Nun zu einer der bewegensten Fakten unserer Erdentage:

Der Geschlechterliebe

Ja, schon in der Wiege fängt es an. Kein Tierkind, das so lang und so umfassend, mit Haut und Haar, auf die gefühlsintensive, liebende Zuwendung der Eltern, der Mutter besonders, angewiesen ist.

Fast das ganze Menschenschicksal wird - so oder so - im Kinderzimmer vorentschieden. - Manchmal werden daraus sogar Völkerschicksale.

Nach glückender Entwicklung von Bindungs- und Liebesfähigkeit erwacht im Heranwachsenden die erotisch -elektrisierende Anziehungskraft zwischen den Geschlechtern. - Damit ist zugleich auch das Einstiegstor in Sichtweite , das das Durch- und Überschreiten nur tierhafter Triebhaftigkeit möglich macht.

Beflügelt von der erotischen Anziehungskraft schuf der Mensch unerhörte Wunder in der Kultivierung des Zusammenlebens mit Ausstrahlungen in alle Lebensbereiche, besonders imponierend und augenfällig im Bereich aller Künste, damit auch der Religionen.

Es geht über meine Kraft, in Worte zu fassen, welche Höhenflüge mit dieser Morgengabe den Menschen schon gelungen und täglich gelingen. - Offenbar warten hier Talente, die auszugraben zu unserer Lebensaufgabe zählt.

Im Seelenraum der Liebe und des Geliebtseins gedeihen so wohlschmeckende Früchte wie Selbst-, Du-, und Gottvertrauen, Einfühlungsvermögen, Mitmenschlichkeit, Daheimgefühl, Dankbarkeit, Fairness, Nachsicht und Verzeihenkönnen.

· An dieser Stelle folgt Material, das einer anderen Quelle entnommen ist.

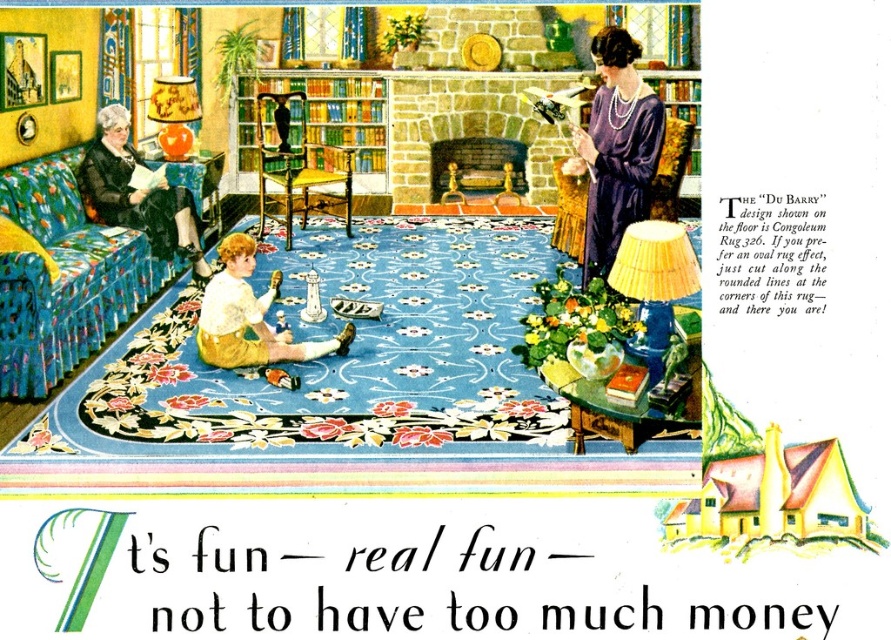
Between floral fabric couch at left and yellow cotton dress at center, which one has less height?

With less height is yellow cotton dress at center.

Can you confirm if floral fabric couch at left is smaller than yellow cotton dress at center?

No.

Find the location of a particular element. floral fabric couch at left is located at coordinates (64, 276).

From the picture: Who is higher up, yellow cotton dress at center or orange fabric lampshade at upper left?

orange fabric lampshade at upper left is higher up.

Which is more to the left, yellow cotton dress at center or orange fabric lampshade at upper left?

From the viewer's perspective, orange fabric lampshade at upper left appears more on the left side.

What do you see at coordinates (249, 316) in the screenshot? I see `yellow cotton dress at center` at bounding box center [249, 316].

Find the location of a particular element. Image resolution: width=891 pixels, height=640 pixels. yellow cotton dress at center is located at coordinates (249, 316).

From the picture: Does floral fabric couch at left appear on the left side of yellow painted wood house at center?

Correct, you'll find floral fabric couch at left to the left of yellow painted wood house at center.

Who is lower down, floral fabric couch at left or yellow painted wood house at center?

Positioned lower is yellow painted wood house at center.

What do you see at coordinates (64, 276) in the screenshot? This screenshot has height=640, width=891. I see `floral fabric couch at left` at bounding box center [64, 276].

The height and width of the screenshot is (640, 891). Find the location of `floral fabric couch at left`. floral fabric couch at left is located at coordinates (64, 276).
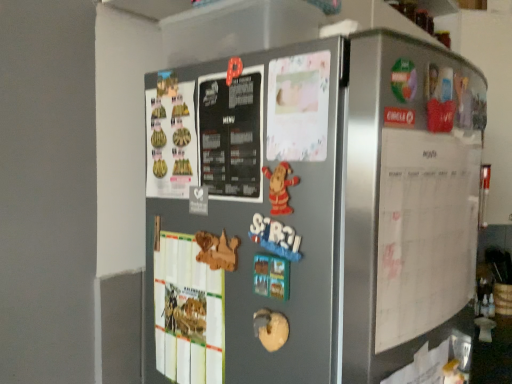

Nicht zuletzt auch Wahrhaftigkeit eigenen Schwachstellen gegenüber! - Sie ist der erste Schritt zur ihrer Überwindung.

Wo allerdings die Chancen zur gesunden Entfaltung und Reifung der Himmelskraft "Geschlechtliche Liebe" in der Kindheit verbaut werden, sind Abgründe von Fehlentwicklungen voller Bosheit und Grausamkeit, voller Neid und Hass, Rachsucht und Unnatur erschütterndes Ergebnis. - Die da und dort religiös kaschierte Verteufelung von Sex ist natürlich auch keine gute Antwort auf die Mißbrauchanfälligkeit der Sexualität.

Ein Wort zur Geburtsstunde von Religion

Wie schon angeklungen, spielt auch Religion in unserm Leben eine bedeutende Rolle. - Ihre Geburtsstunde schlug, als Menschen Erfahrungen von Hilflosigkeit und Abhängigkeit von unbegreifbaren Mächten machten. Mit andern Worten: Mit dem Erwachen der Vernunft war der Mensch aus dem Paradies paradiesischer Unschuld herausgefallen. - Aus der Instinktsicherheit der Tiere war die (Nach)-fragwürdigkeit der eigenen Existenz geworden.

Jetzt konnte etwas glücken oder schief gehen, sei es in eigener Verantwortung, sei es durch den Eingriff höherer Mächte. Jetzt wurden die vielgesichtigen Gefährdungen und die Erkenntnis der Todverfallenheit zum Problem. Die Reaktion darauf: Angst!

Die aber stimulierte ihn, sich nach Schutz und Hilfe umzusehen.- Die Nestwärme in Familie und Stamm reichte da oft nicht mehr aus als Schutzdamm gegen existenzielle Verunsicherung. - Das Numinose suchte und fand Namen und Ansprache. Das Unbegreifbare waren "Göttliche Mächte", deren Gunst es zu erwerben galt. Rituelle Beschwörungen waren geboren.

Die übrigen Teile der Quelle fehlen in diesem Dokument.